There's no doubt that a healthy diet holds many benefits, from lowering heart disease risk to supporting mental health. Nutrition also plays a role in fertility and reproductive health.
While you may not have control over some of the factors involved in fertility — like your age or a medical condition — several vitamins may help boost fertility when you're trying to conceive.
Six Vitamins and Nutrients to Help Boost Fertility
In recent years, much research has been done on the relationship between diet, nutrition, and fertility. Let's look at critical vitamins and nutrients that could benefit people who want to build a family.
Folate (Folic Acid)
Folic acid is commonly found in prenatal vitamins. Pregnant women should take folic acid supplements before and during pregnancy since adequate B vitamin levels can help prevent neural tube defects like spina bifida.
Folate, or vitamin B9, is the vitamin form that occurs naturally in food. When you take a folic acid supplement, your body converts it into folate so it can be used.
Where to get it:
Folate is naturally present in dark leafy green vegetables, beans, sunflower seeds, fresh fruits, whole grains, and eggs. You'll want to take a folic acid supplement if you're pregnant or trying to conceive. Folic acid is found in most prenatal vitamins.
Omega 3 Fatty Acids
Omega-3 fatty acids are essential fats the human body can't produce. This means we must get omega-3s from our diets. Omega-3 fatty acids have numerous benefits, such as reducing the risk of cardiovascular disease and supporting brain health.
Although it's unclear what role omega-3 fatty acids play in natural fertility, some research suggests that omega-3 supplementation may increase an infertile woman's probability of pregnancy following in vitro fertilization (IVF).
Where to find them:
Salmon, tuna, mackerel, and several other fish are excellent sources of omega-3 fatty acids. Some plant foods also provide them, such as chia seeds, hemp seeds, flaxseed, and walnuts. There are many popular over-the-counter supplements available as well.
Studies suggest that CoQ10 may also benefit women trying to get pregnant through IVF. Women who took CoQ10 for two months before undergoing IVF had higher egg quantity, improved ovarian response, and more high-quality embryos. However, it's unclear if CoQ10 is helpful for women who are trying to conceive naturally.
Where to find it:
CoQ10 can be taken as a dietary supplement or obtained from foods like salmon, tuna, organ meats, and whole grains.
Selenium is another nutrient that's excellent for male infertility. One study determined that supplementation with this important trace element improves sperm count, sperm motility, and sperm quality in men.
It's unclear whether selenium benefits fertility in women. However, another study suggested that selenium deficiency could increase a woman's risk of luteal phase deficiency. This can affect the ovulation cycle and uterine lining, putting her at risk of infertility. So it could be worth supplementing.
Where to find it:
Besides over-the-counter supplements, selenium is present in foods like brazil nuts and seafood.

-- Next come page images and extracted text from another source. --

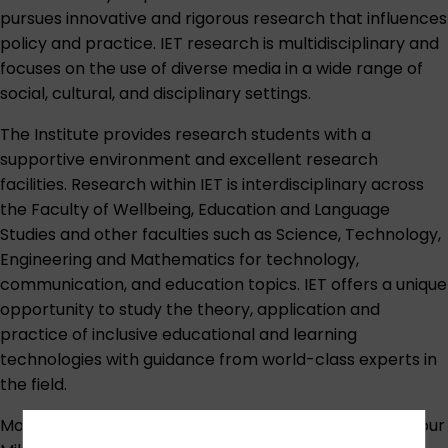
pursues innovative and rigorous research that influences
policy and practice. IET research is multidisciplinary and
focuses on the use of diverse media in a wide range of
social, cultural, and disciplinary settings.
The Institute provides research students with a
supportive environment and excellent research
facilities. Research within IET is interdisciplinary across
the Faculty of Wellbeing, Education and Language
Studies and other faculties such as Science, Technology,
Engineering and Mathematics for technology,
communication, and education topics. IET offers a unique
opportunity to study the theory, application and
practice of inclusive educational and learning
technologies with guidance from world-class experts in
the field.
Most of our full-time research students are based at our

This vitamin is important for healthy bones and helps the body retain calcium and phosphorous. Some research suggests vitamin D may play a role in reproductive health. For example, vitamin D may impact hormone levels in men and women and affect semen quality.
Polycystic ovarian syndrome (PCOS) is a chronic health condition that can cause infertility. Vitamin D supplements may help with menstrual frequency and metabolic issues in women with PCOS who are vitamin D deficient, potentially boosting fertility. However, it's unclear if vitamin D improves fertility generally, especially if a person is not deficient. Still, it doesn't hurt to up your vitamin D intake, especially if you live with PCOS.
Where to find it:
Your body makes vitamin D with sun exposure, but it may be hard to get enough sun, especially during winter in colder climates. There aren't many foods with vitamin D, so it's a good idea to supplement or eat foods fortified with vitamin D.
Zinc is a mineral that helps with cell function, immunity, healing, and metabolism. According to some research, zinc may also play a part in egg quality, and zinc deficiency could contribute to male infertility.
Where to find it:
Zinc is found in dietary supplements, as well as chicken and red meat.
Things to Avoid When You're Trying to Conceive
Ultimately, there isn't one single vitamin or supplement that will guarantee fertility.
But some other dietary factors could affect your chances of getting pregnant. For example, one study found that women who ate more fast food and less fresh fruit took longer to get pregnant. Interestingly, another study found that replacing animal protein sources with plant protein may lower the risk of ovulation-related infertility.
The bottom line is that a healthy, balanced diet rich in fruits and vegetables promotes overall health and well-being. Regarding fertility and reproductive health, a wholesome diet is essential for people of all genders. It can also help maintain a healthy weight, exercise regularly, and reduce stress if you're trying to conceive.
Support Your Fertility and Grow Your Family
Of course, infertility happens for many reasons, and your diet and nutrient intake may or may not be a factor. If you've been trying to conceive for more than a year or experiencing infertility due to a medical condition, speak to a fertility specialist.